§ Excerpt to read:

--- begin ---

Exception in RecordFunction callback: state_ptr INTERNAL ASSERT FAILED at "../torch/csrc/profiler/standalone/nvtx_observer.cpp":115

Question

Exception in RecordFunction callback: state_ptr INTERNAL ASSERT FAILED at "../torch/csrc/profiler/standalone/nvtx_observer.cpp":115

nhkhoi91 opened this issue 3 months ago · comments

khoi.nguyen commented 3 months ago

Bug description

🐛 Bug

I am trying to use PytorchProfiler and write to Tensorboard folder on S3, and get the exception as above

What version are you seeing the problem on?

v2.2

How to reproduce the bug

The code is submitted to AWS Sagemaker via remote function as a training job. I am not sure if that would be part of the problem. Otherwise, code is as below


tensorboard_logs_path = f's3://donut_extraction'
logger = TensorBoardLogger(tensorboard_logs_path, name="donut", version='v1')

--- end ---

§ Written task: Switch "PytorchProfiler" to "SimpleProfiler" and write out the bug report from "Bug description" down to "the problem on?". These entries come from a different source than the bug report.

Stored data entries
--- begin ---

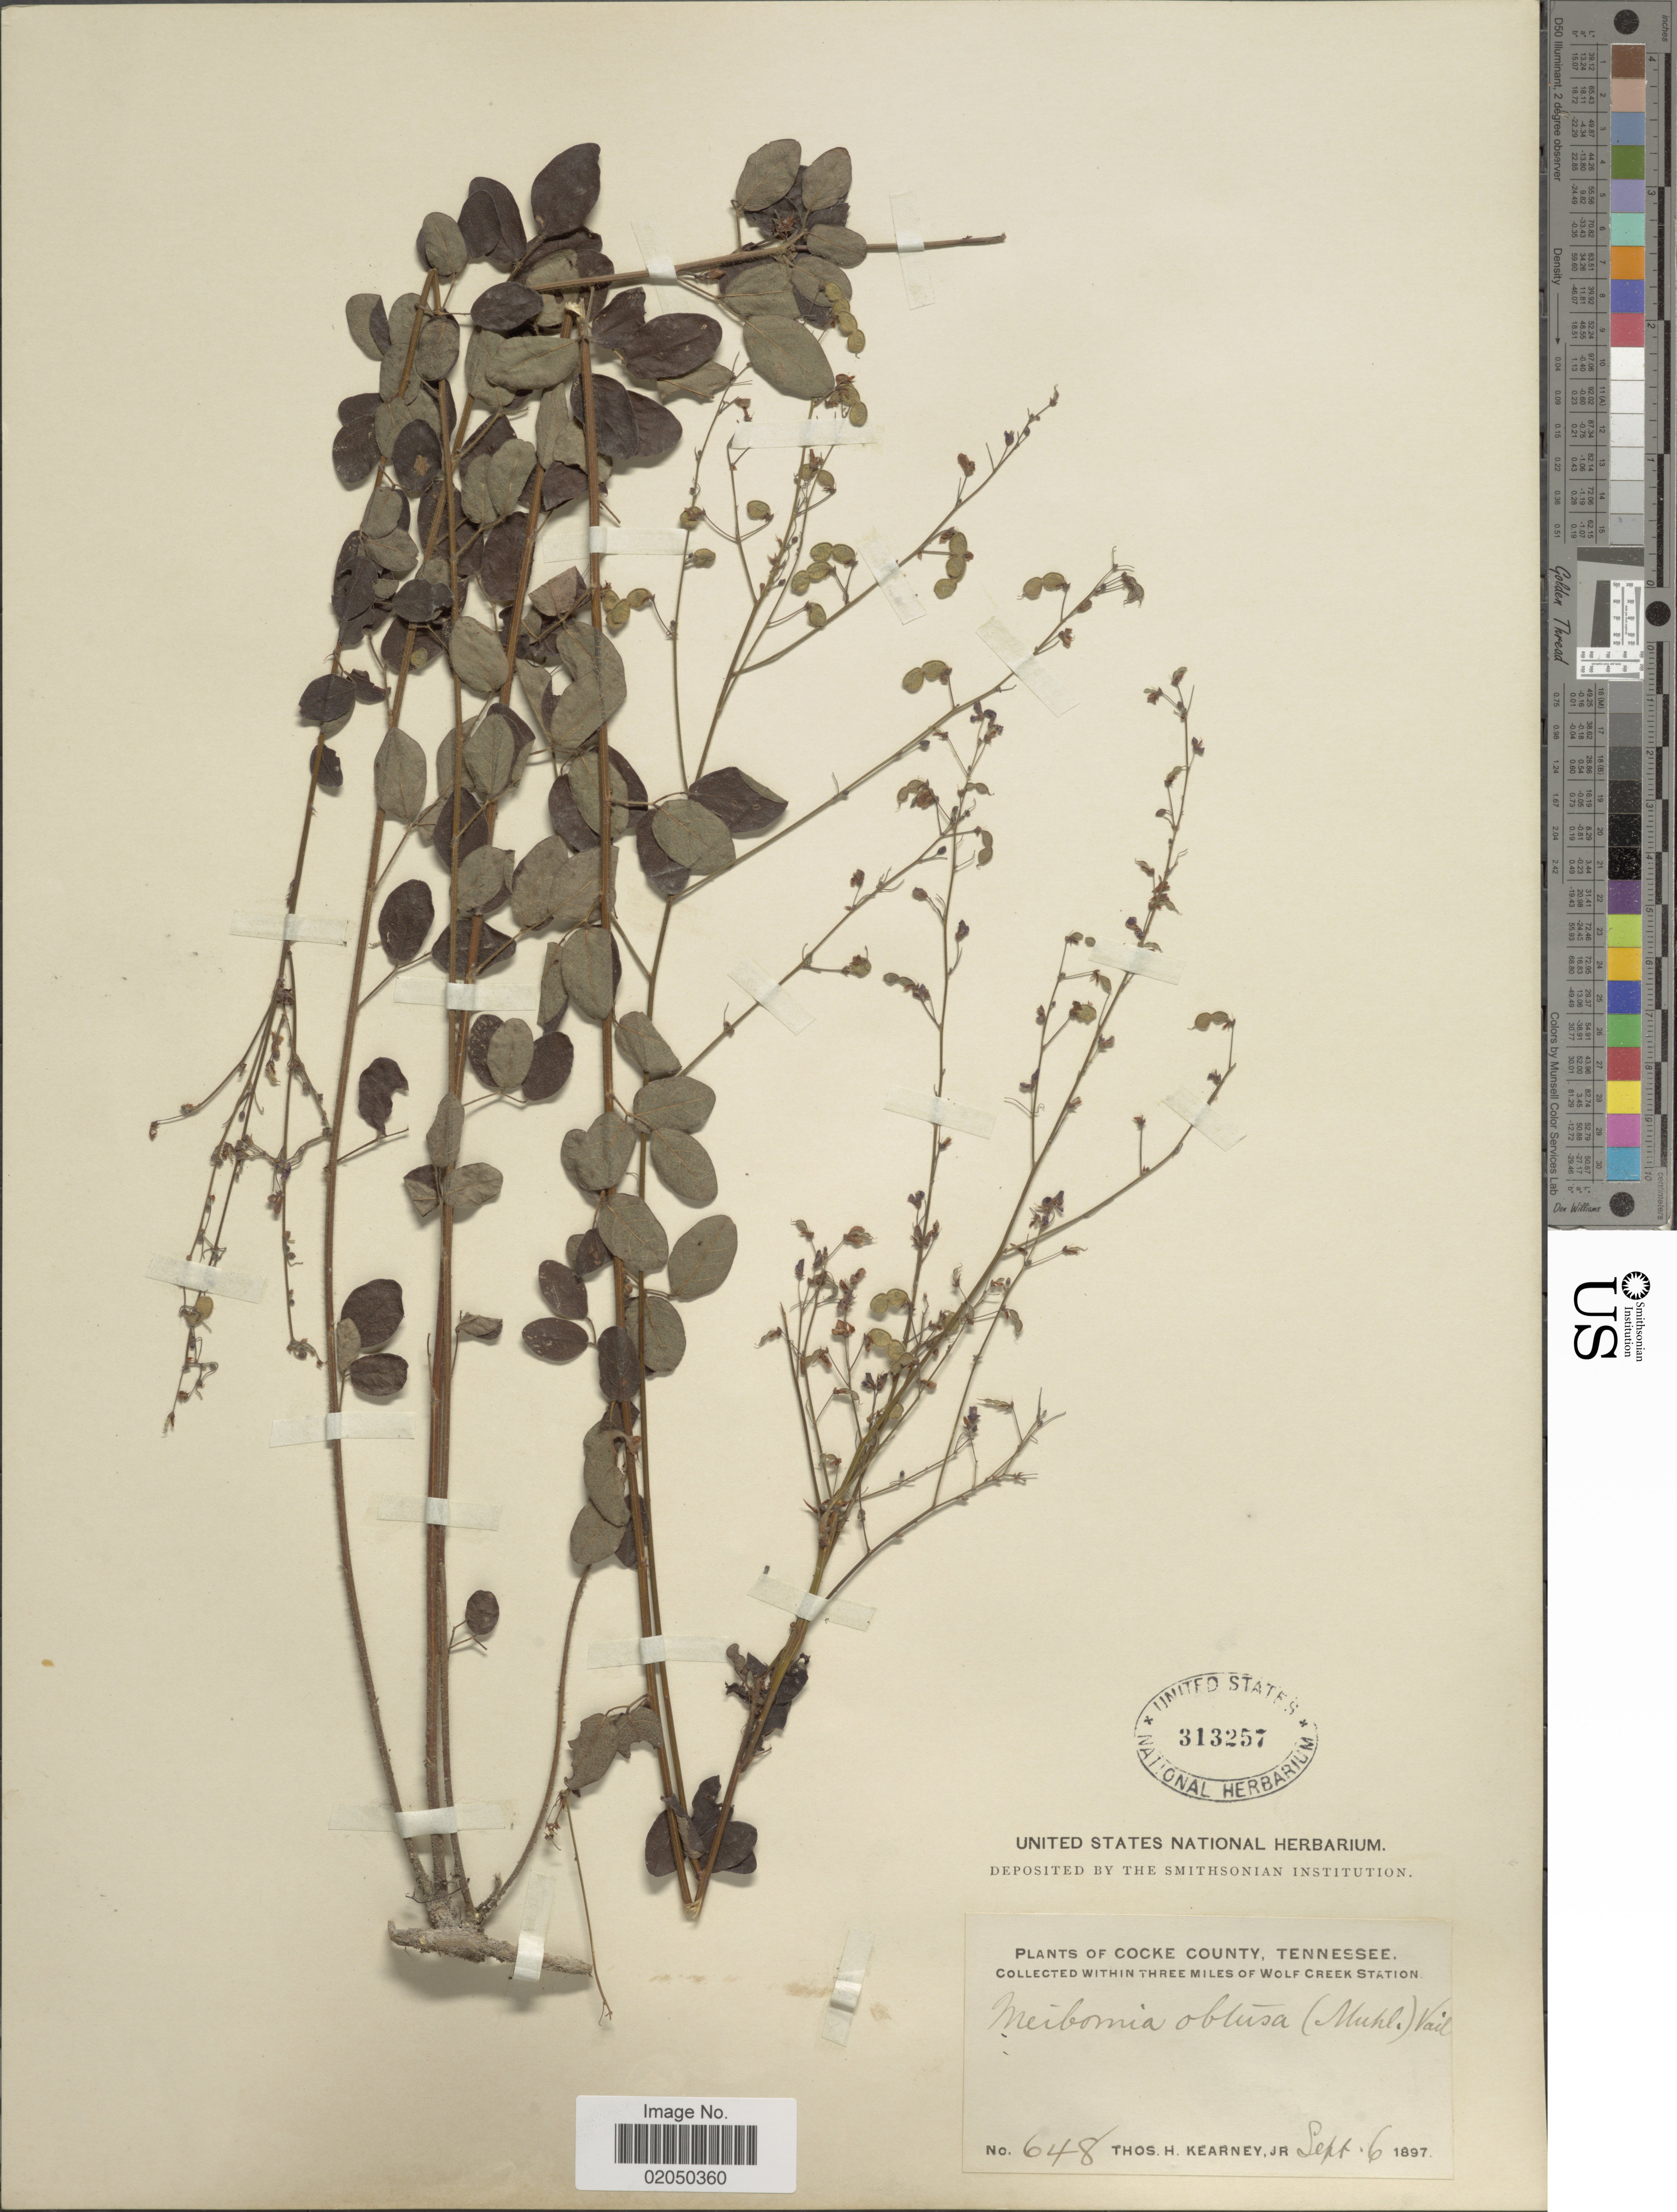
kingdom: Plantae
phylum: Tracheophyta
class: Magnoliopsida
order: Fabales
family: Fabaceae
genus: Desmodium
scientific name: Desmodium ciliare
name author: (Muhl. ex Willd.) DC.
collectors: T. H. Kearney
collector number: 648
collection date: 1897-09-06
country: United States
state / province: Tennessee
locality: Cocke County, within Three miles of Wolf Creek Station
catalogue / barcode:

--- end ---

§ Correct response:
Bug description

🐛 Bug

I am trying to use SimpleProfiler and write to Tensorboard folder on S3, and get the exception as above

What version are you seeing the problem on?